• **What you have to do**: Pictures found in the material must be left out, and every line returned as written.

• **Recorded data**:
"""

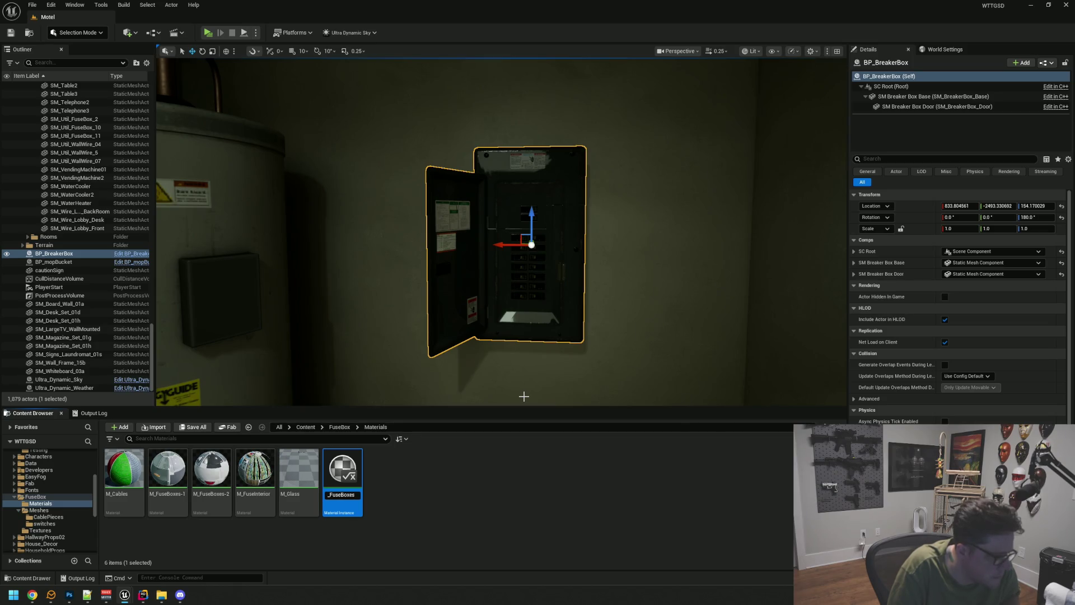
{"action": "key", "text": "Return"}
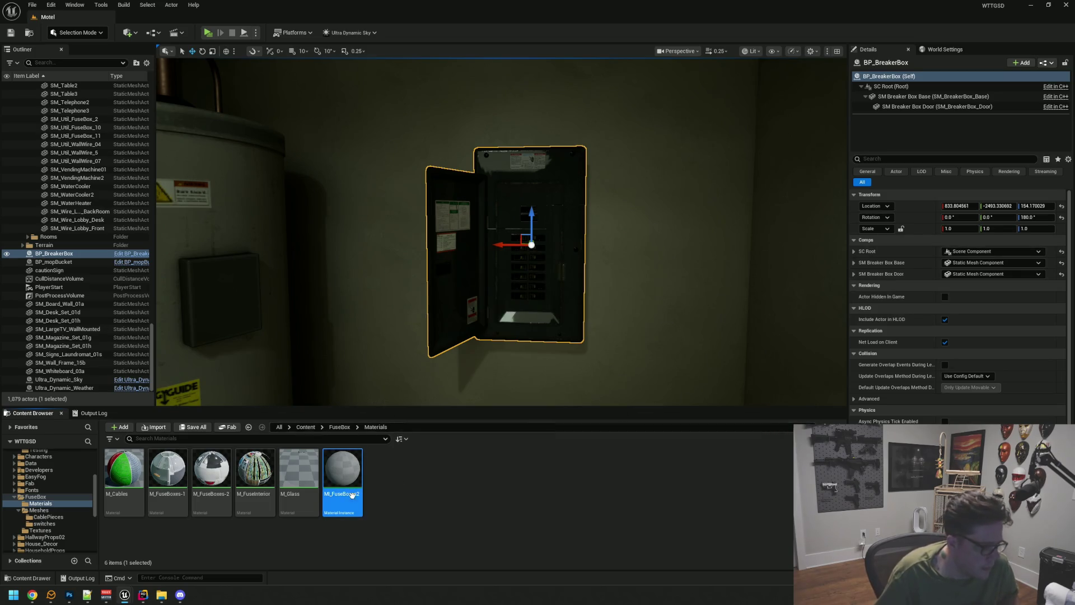
Step: Open MI_FuseBoxes2 and enlarge its editor window to inspect the preview and overrides
{"action": "double_click", "coordinate": [342, 470]}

"""

• **Task answer**:
{"action": "key", "text": "Return"}
Step: Open MI_FuseBoxes2 and enlarge its editor window to inspect the preview and overrides
{"action": "double_click", "coordinate": [342, 470]}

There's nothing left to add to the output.